Normandy

Alexander Farah
4 min readAug 15, 2019

Breathe. That is what I kept telling myself as each second, minute and hour passed while I was on the landing craft, as it made its way from the carrier to Omaha beach in Normandy.

This whole operation was a chore to plan. From what I know, our commanders took months — if not years to plan it out. The Nazis choosing to invade the Soviet Unions in 1941 stretched them thin, and their resources were skint. Suddenly, they were locked into wars on two fronts: a war in the West, where we had finally begun to take it back to ’em, and a war in the East, where the Russians sent body after body in the way of the Nazi war machine. Neither Stalingrad nor Moscow were to fall to the Germans.

The Allies had already invaded Sicily and began their march up Italy, and Mussolini has been running up and down the Alps, looking for Hitler to bail him out once again. Southern Europe was secure. Now, it was time for the North, where Normandy would provide us with an ample springboard to launch our invasion into mainland Europe, liberating the people from the devil’s workers at hand.

Some of the younger men had high hopes over these landings at the Normandy beaches. After all, we tricked the Nazis into thinking we were going to land at Calais, a little further, and the closest part of France to Britain. Basically, the crossing would have been quicker, and we made them think that that’s where we’re going. Our younger guys were boyish, thinking that the resistance would not have been as strong at Normandy as at Calais. They were right, but also they were wrong.

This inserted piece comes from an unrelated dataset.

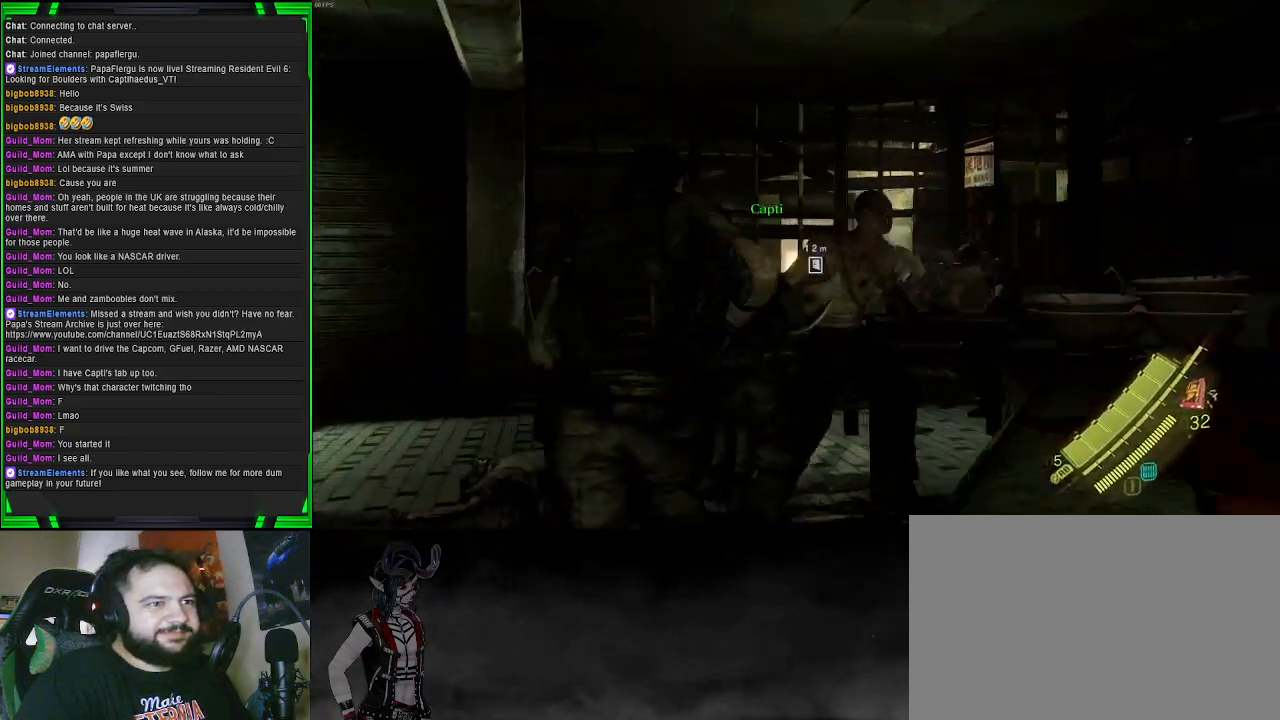
{"buttons": ["L2"], "left_stick": "down", "right_stick": "left", "events": [[67, "L2", "down"], [150, "left_stick", "right"], [200, "right_stick", "center"], [217, "left_stick", "down-right"], [283, "right_stick", "left"], [400, "left_stick", "down"]]}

This was still a war that we were fighting, and we weren’t fighting any enemy, but the greatest enemy mankind has ever faced. At Normandy or Calais, we would have still been met with fortifications across the beaches: hedgehogs, barbed wire, landmines, and machine guns. All instruments of war and weapons that could tear human beings to shreds in a matter of seconds. This isn’t quite the summer holiday to France that most people would envision.

But we weren’t most people. We were different. Whether we were confident or bullish, we were still aware of what we faced, and took it on anyway. Early in the morning when we landed at the beach, bullets rained down upon us from the machine guns that were manned by the Germans. Soldiers would barely make it to shore before a .50 calibre bullet ripped them in half, or a landmine blew their legs up from underneath.

When I hit the beach, what followed was hours of fighting that felt like an eternity. To be honest, I spent most of it under a rock, shielding myself and my team from fire, praying for it all to be over. I could feel the bullets fizz past me, hitting the sand around my legs, reminding me of the inches in war between life and death.

By that point, two of my friends already lost their heads in the chaos, and I had to pretend nothing happened. That’s war. That’s expected. Before we left the carriers, we prayed as a unit and enjoyed a huge breakfast. Bacon, eggs, sausages, you name it. I guess that explained the puking on the way down. But it also was a sign, we weren’t expected to make it, so that was our chance to be right with the Lord Almighty, and to enjoy at least one last meal before we meet the man upstairs. I hope my friends aren’t annoying him too much.

Finally, we made enough ground and pushed the Germans back, occupying the beaches across Normandy and in the English Channel. There was still a ways to go, Germany were not going to give up any time soon, despite being now sandwiched by us and the Russians, and the Japs were fighting to the death, but it was progress.

We went on to liberate France shortly after. I watched de Gaulle march down the Champs-Elysées — what a sight it was. We pushed into the Ardennes, surviving the Battle of the Bulge, freeing the Low Countries, returning Belgium and the Netherlands to their rightful places.

Finally, we made it to Berlin. Before anyone could get to him, Hitler killed himself, robbing anyone else of the pleasure. Just like that, the spell was broken, and the German people were free from Nazism, and the path to democracy began.

My unit was the greatest. Our soldiers were the greatest. We were the greatest. All of those fighters that went to hell and back with me, all are my dear, dear friends. Those that perished then or since, are in my heart till I join them.

Marvellous men. Our generation saved the world, and I’ll never forget any of them.